» **Your instructions**
Write out every line of the records below as a JSON list of strings, with one string per line and blank lines left out. Leave the pictures out of your answer.

(Stored data entries)
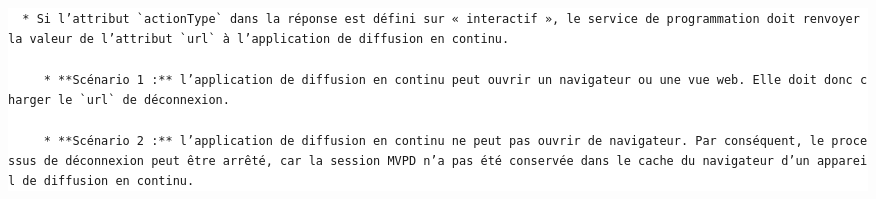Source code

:       * Si l’attribut `actionType` dans la réponse est défini sur « interactif », le service de programmation doit renvoyer la valeur de l’attribut `url` à l’application de diffusion en continu.

         * **Scénario 1 :** l’application de diffusion en continu peut ouvrir un navigateur ou une vue web. Elle doit donc charger le `url` de déconnexion.

         * **Scénario 2 :** l’application de diffusion en continu ne peut pas ouvrir de navigateur. Par conséquent, le processus de déconnexion peut être arrêté, car la session MVPD n’a pas été conservée dans le cache du navigateur d’un appareil de diffusion en continu.
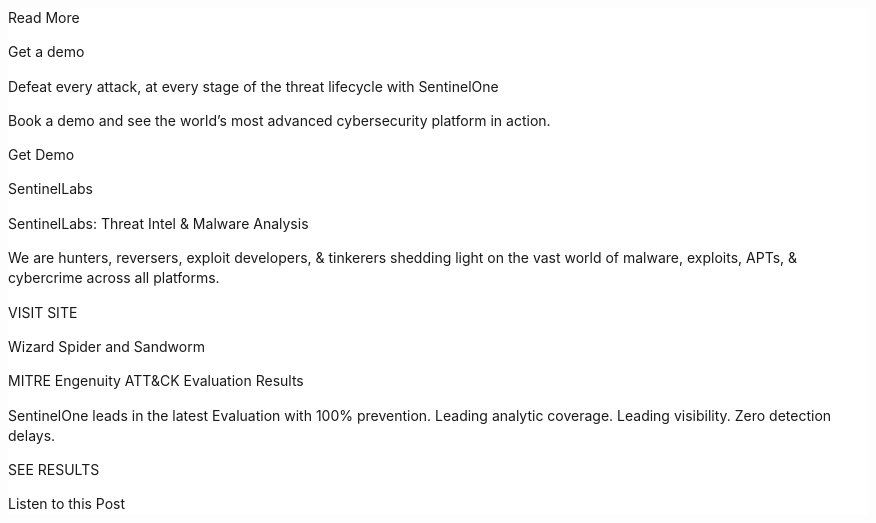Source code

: 


Read More





Get a demo 

Defeat every attack, at every stage of the threat lifecycle with SentinelOne 

Book a demo and see the world’s most advanced cybersecurity platform in action. 




Get Demo










SentinelLabs 

SentinelLabs: Threat Intel & Malware Analysis 

We are hunters, reversers, exploit developers, & tinkerers shedding light on the vast world of malware, exploits, APTs, & cybercrime across all platforms.




VISIT SITE










Wizard Spider and Sandworm 

MITRE Engenuity ATT&CK Evaluation Results 

SentinelOne leads in the latest Evaluation with 100% prevention. Leading analytic coverage. Leading visibility. Zero detection delays.




SEE RESULTS










Listen to this Post






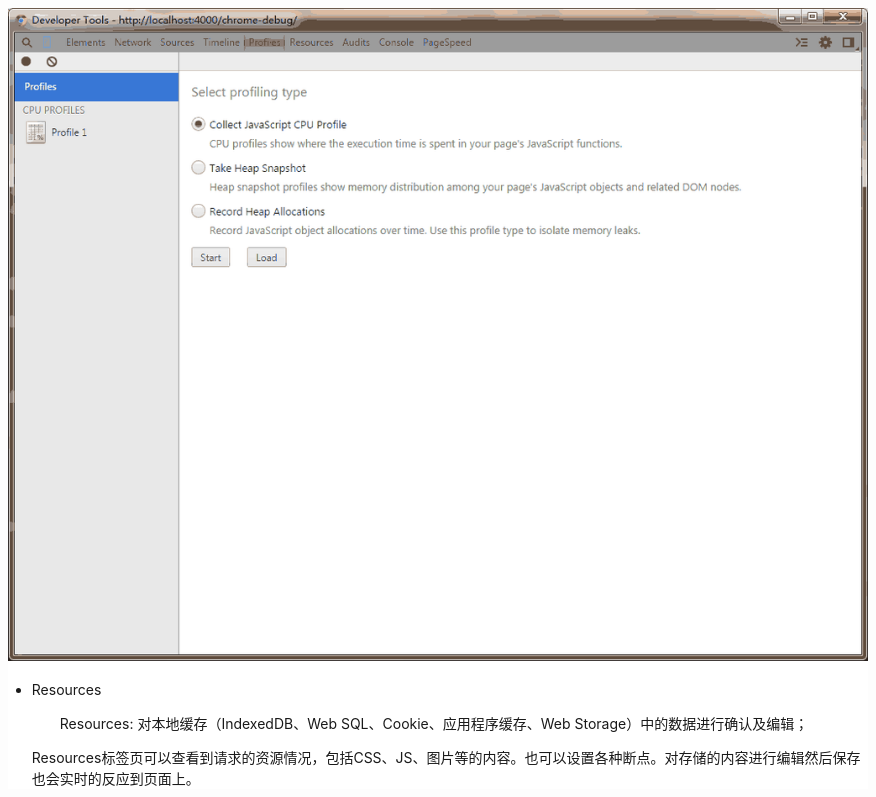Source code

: ![](./Chrome/014.png)

* Resources

   &emsp;&emsp;Resources: 对本地缓存（IndexedDB、Web SQL、Cookie、应用程序缓存、Web Storage）中的数据进行确认及编辑；

   Resources标签页可以查看到请求的资源情况，包括CSS、JS、图片等的内容。也可以设置各种断点。对存储的内容进行编辑然后保存也会实时的反应到页面上。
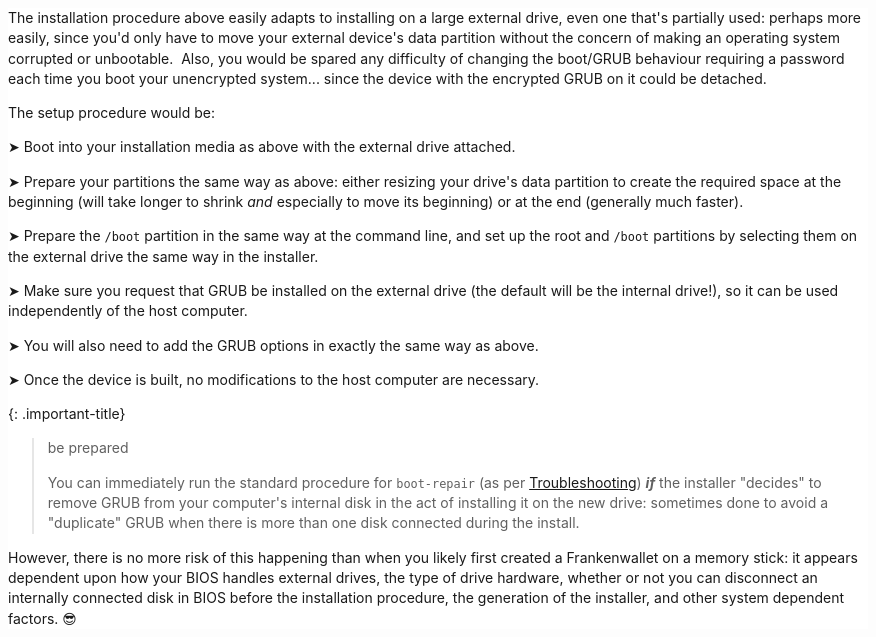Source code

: The installation procedure above easily adapts to installing on a large external drive, even one that's partially used: perhaps more easily, since you'd only have to move your external device's data partition without the concern of making an operating system corrupted or unbootable.  Also, you would be spared any difficulty of changing the boot/GRUB behaviour requiring a password each time you boot your unencrypted system... since the device with the encrypted GRUB on it could be detached.

The setup procedure would be:

➤ Boot into your installation media as above with the external drive attached.

➤ Prepare your partitions the same way as above: either resizing your drive's data partition to create the required space at the beginning (will take longer to shrink *and* especially to move its beginning) or at the end (generally much faster).

➤ Prepare the `/boot` partition in the same way at the command line, and set up the root and `/boot` partitions by selecting them on the external drive the same way in the installer.

➤ Make sure you request that GRUB be installed on the external drive (the default will be the internal drive!), so it can be used independently of the host computer.

➤ You will also need to add the GRUB options in exactly the same way as above.

➤ Once the device is built, no modifications to the host computer are necessary.

{: .important-title}
> be prepared
>
> You can immediately run the standard procedure for `boot-repair` (as per [Troubleshooting](#troubleshooting)) ***if*** the installer "decides" to remove GRUB from your computer's internal disk in the act of installing it on the new drive: sometimes done to avoid a "duplicate" GRUB when there is more than one disk connected during the install.

However, there is no more risk of this happening than when you likely first created a Frankenwallet on a memory stick: it appears dependent upon how your BIOS handles external drives, the type of drive hardware, whether or not you can disconnect an internally connected disk in BIOS before the installation procedure, the generation of the installer, and other system dependent factors. 😎
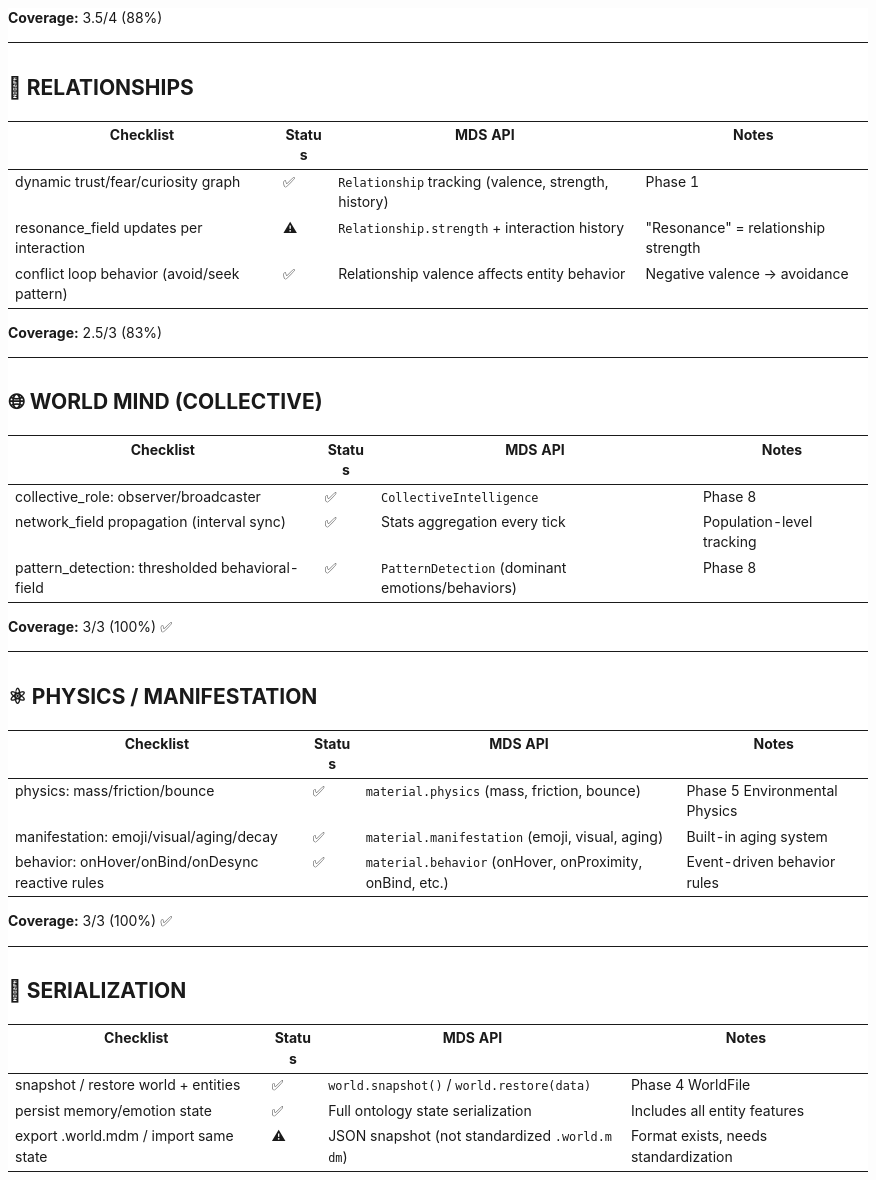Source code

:**Coverage:** 3.5/4 (88%)

---

## 🤝 RELATIONSHIPS

| Checklist | Status | MDS API | Notes |
|-----------|--------|---------|-------|
| dynamic trust/fear/curiosity graph | ✅ | `Relationship` tracking (valence, strength, history) | Phase 1 |
| resonance_field updates per interaction | ⚠️ | `Relationship.strength` + interaction history | "Resonance" = relationship strength |
| conflict loop behavior (avoid/seek pattern) | ✅ | Relationship valence affects entity behavior | Negative valence → avoidance |

**Coverage:** 2.5/3 (83%)

---

## 🌐 WORLD MIND (COLLECTIVE)

| Checklist | Status | MDS API | Notes |
|-----------|--------|---------|-------|
| collective_role: observer/broadcaster | ✅ | `CollectiveIntelligence` | Phase 8 |
| network_field propagation (interval sync) | ✅ | Stats aggregation every tick | Population-level tracking |
| pattern_detection: thresholded behavioral-field | ✅ | `PatternDetection` (dominant emotions/behaviors) | Phase 8 |

**Coverage:** 3/3 (100%) ✅

---

## ⚛️ PHYSICS / MANIFESTATION

| Checklist | Status | MDS API | Notes |
|-----------|--------|---------|-------|
| physics: mass/friction/bounce | ✅ | `material.physics` (mass, friction, bounce) | Phase 5 Environmental Physics |
| manifestation: emoji/visual/aging/decay | ✅ | `material.manifestation` (emoji, visual, aging) | Built-in aging system |
| behavior: onHover/onBind/onDesync reactive rules | ✅ | `material.behavior` (onHover, onProximity, onBind, etc.) | Event-driven behavior rules |

**Coverage:** 3/3 (100%) ✅

---

## 💾 SERIALIZATION

| Checklist | Status | MDS API | Notes |
|-----------|--------|---------|-------|
| snapshot / restore world + entities | ✅ | `world.snapshot()` / `world.restore(data)` | Phase 4 WorldFile |
| persist memory/emotion state | ✅ | Full ontology state serialization | Includes all entity features |
| export .world.mdm / import same state | ⚠️ | JSON snapshot (not standardized `.world.mdm`) | Format exists, needs standardization |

» **Worked solution**
[
  "Source code",
  ":       * Si l’attribut `actionType` dans la réponse est défini sur « interactif », le service de programmation doit renvoyer la valeur de l’attribut `url` à l’application de diffusion en continu.",
  "         * **Scénario 1 :** l’application de diffusion en continu peut ouvrir un navigateur ou une vue web. Elle doit donc charger le `url` de déconnexion.",
  "         * **Scénario 2 :** l’application de diffusion en continu ne peut pas ouvrir de navigateur. Par conséquent, le processus de déconnexion peut être arrêté, car la session MVPD n’a pas été conservée dans le cache du navigateur d’un appareil de diffusion en continu.",
  "Source code",
  ": ",
  "Read More",
  "Get a demo ",
  "Defeat every attack, at every stage of the threat lifecycle with SentinelOne ",
  "Book a demo and see the world’s most advanced cybersecurity platform in action. ",
  "Get Demo",
  "SentinelLabs ",
  "SentinelLabs: Threat Intel & Malware Analysis ",
  "We are hunters, reversers, exploit developers, & tinkerers shedding light on the vast world of malware, exploits, APTs, & cybercrime across all platforms.",
  "VISIT SITE",
  "Wizard Spider and Sandworm ",
  "MITRE Engenuity ATT&CK Evaluation Results ",
  "SentinelOne leads in the latest Evaluation with 100% prevention. Leading analytic coverage. Leading visibility. Zero detection delays.",
  "SEE RESULTS",
  "Listen to this Post",
  "Source code",
  ": ![](./Chrome/014.png)",
  "* Resources",
  "   &emsp;&emsp;Resources: 对本地缓存（IndexedDB、Web SQL、Cookie、应用程序缓存、Web Storage）中的数据进行确认及编辑；",
  "   Resources标签页可以查看到请求的资源情况，包括CSS、JS、图片等的内容。也可以设置各种断点。对存储的内容进行编辑然后保存也会实时的反应到页面上。",
  "Source code",
  ": The installation procedure above easily adapts to installing on a large external drive, even one that's partially used: perhaps more easily, since you'd only have to move your external device's data partition without the concern of making an operating system corrupted or unbootable.  Also, you would be spared any difficulty of changing the boot/GRUB behaviour requiring a password each time you boot your unencrypted system... since the device with the encrypted GRUB on it could be detached.",
  "The setup procedure would be:",
  "➤ Boot into your installation media as above with the external drive attached.",
  "➤ Prepare your partitions the same way as above: either resizing your drive's data partition to create the required space at the beginning (will take longer to shrink *and* especially to move its beginning) or at the end (generally much faster).",
  "➤ Prepare the `/boot` partition in the same way at the command line, and set up the root and `/boot` partitions by selecting them on the external drive the same way in the installer.",
  "➤ Make sure you request that GRUB be installed on the external drive (the default will be the internal drive!), so it can be used independently of the host computer.",
  "➤ You will also need to add the GRUB options in exactly the same way as above.",
  "➤ Once the device is built, no modifications to the host computer are necessary.",
  "{: .important-title}",
  "> be prepared",
  ">",
  "> You can immediately run the standard procedure for `boot-repair` (as per [Troubleshooting](#troubleshooting)) ***if*** the installer \"decides\" to remove GRUB from your computer's internal disk in the act of installing it on the new drive: sometimes done to avoid a \"duplicate\" GRUB when there is more than one disk connected during the install.",
  "However, there is no more risk of this happening than when you likely first created a Frankenwallet on a memory stick: it appears dependent upon how your BIOS handles external drives, the type of drive hardware, whether or not you can disconnect an internally connected disk in BIOS before the installation procedure, the generation of the installer, and other system dependent factors. 😎",
  "Source code",
  ":**Coverage:** 3.5/4 (88%)",
  "---",
  "## 🤝 RELATIONSHIPS",
  "| Checklist | Status | MDS API | Notes |",
  "|-----------|--------|---------|-------|",
  "| dynamic trust/fear/curiosity graph | ✅ | `Relationship` tracking (valence, strength, history) | Phase 1 |",
  "| resonance_field updates per interaction | ⚠️ | `Relationship.strength` + interaction history | \"Resonance\" = relationship strength |",
  "| conflict loop behavior (avoid/seek pattern) | ✅ | Relationship valence affects entity behavior | Negative valence → avoidance |",
  "**Coverage:** 2.5/3 (83%)",
  "---",
  "## 🌐 WORLD MIND (COLLECTIVE)",
  "| Checklist | Status | MDS API | Notes |",
  "|-----------|--------|---------|-------|",
  "| collective_role: observer/broadcaster | ✅ | `CollectiveIntelligence` | Phase 8 |",
  "| network_field propagation (interval sync) | ✅ | Stats aggregation every tick | Population-level tracking |",
  "| pattern_detection: thresholded behavioral-field | ✅ | `PatternDetection` (dominant emotions/behaviors) | Phase 8 |",
  "**Coverage:** 3/3 (100%) ✅",
  "---",
  "## ⚛️ PHYSICS / MANIFESTATION",
  "| Checklist | Status | MDS API | Notes |",
  "|-----------|--------|---------|-------|",
  "| physics: mass/friction/bounce | ✅ | `material.physics` (mass, friction, bounce) | Phase 5 Environmental Physics |",
  "| manifestation: emoji/visual/aging/decay | ✅ | `material.manifestation` (emoji, visual, aging) | Built-in aging system |",
  "| behavior: onHover/onBind/onDesync reactive rules | ✅ | `material.behavior` (onHover, onProximity, onBind, etc.) | Event-driven behavior rules |",
  "**Coverage:** 3/3 (100%) ✅",
  "---",
  "## 💾 SERIALIZATION",
  "| Checklist | Status | MDS API | Notes |",
  "|-----------|--------|---------|-------|",
  "| snapshot / restore world + entities | ✅ | `world.snapshot()` / `world.restore(data)` | Phase 4 WorldFile |",
  "| persist memory/emotion state | ✅ | Full ontology state serialization | Includes all entity features |",
  "| export .world.mdm / import same state | ⚠️ | JSON snapshot (not standardized `.world.mdm`) | Format exists, needs standardization |"
]